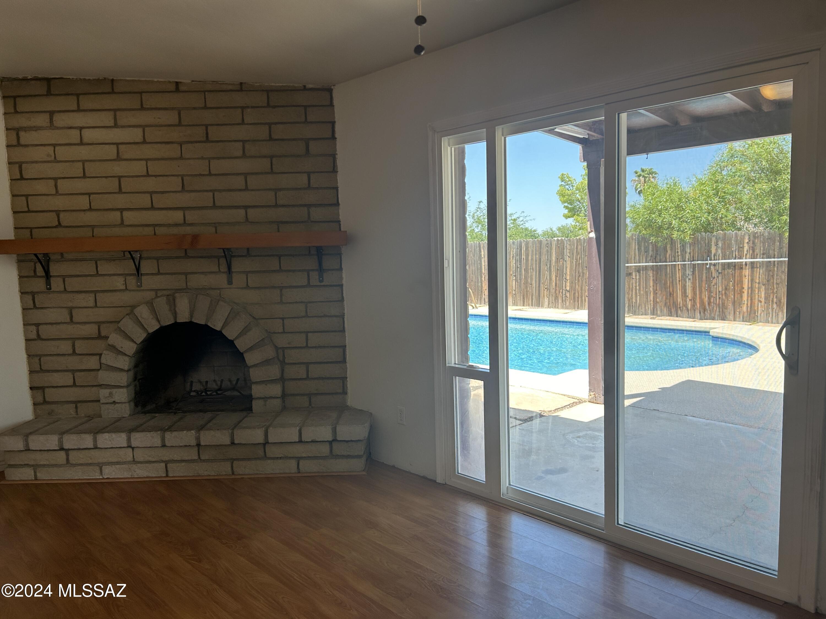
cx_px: 413
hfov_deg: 67.3
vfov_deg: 53.1
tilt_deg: -6.5
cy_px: 310
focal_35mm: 26
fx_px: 620
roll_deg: +1.9
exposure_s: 1/411
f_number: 1.5
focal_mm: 5.7
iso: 50
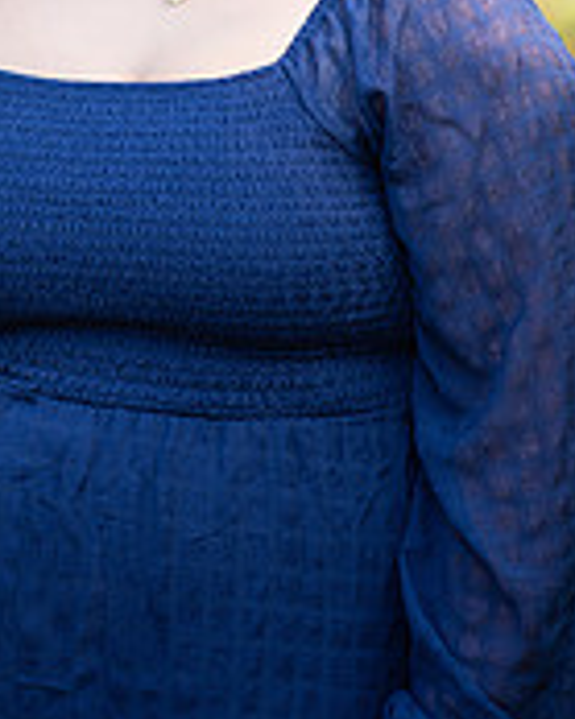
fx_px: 4386
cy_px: -132
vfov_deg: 9.3
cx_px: 116
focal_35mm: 206
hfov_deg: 7.5
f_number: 1.8
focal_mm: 85
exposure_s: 1/640
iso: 250
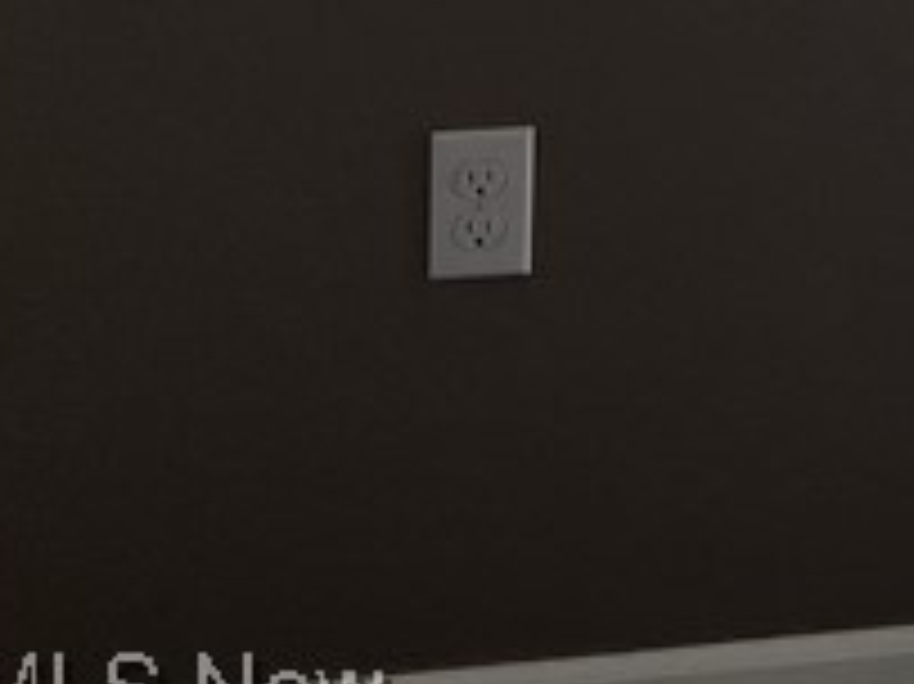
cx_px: 2247
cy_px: -936
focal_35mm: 131
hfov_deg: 11.9
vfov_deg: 10.0
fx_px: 3457
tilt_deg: -3.6
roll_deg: -1.9
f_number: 1.5
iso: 50
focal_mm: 5.7
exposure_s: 1/121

_ _ _

- About this task: Output the records above in their entirety and exactly, leaving out all images.

- Result:
cx_px: 413
hfov_deg: 67.3
vfov_deg: 53.1
tilt_deg: -6.5
cy_px: 310
focal_35mm: 26
fx_px: 620
roll_deg: +1.9
exposure_s: 1/411
f_number: 1.5
focal_mm: 5.7
iso: 50
fx_px: 4386
cy_px: -132
vfov_deg: 9.3
cx_px: 116
focal_35mm: 206
hfov_deg: 7.5
f_number: 1.8
focal_mm: 85
exposure_s: 1/640
iso: 250
cx_px: 2247
cy_px: -936
focal_35mm: 131
hfov_deg: 11.9
vfov_deg: 10.0
fx_px: 3457
tilt_deg: -3.6
roll_deg: -1.9
f_number: 1.5
iso: 50
focal_mm: 5.7
exposure_s: 1/121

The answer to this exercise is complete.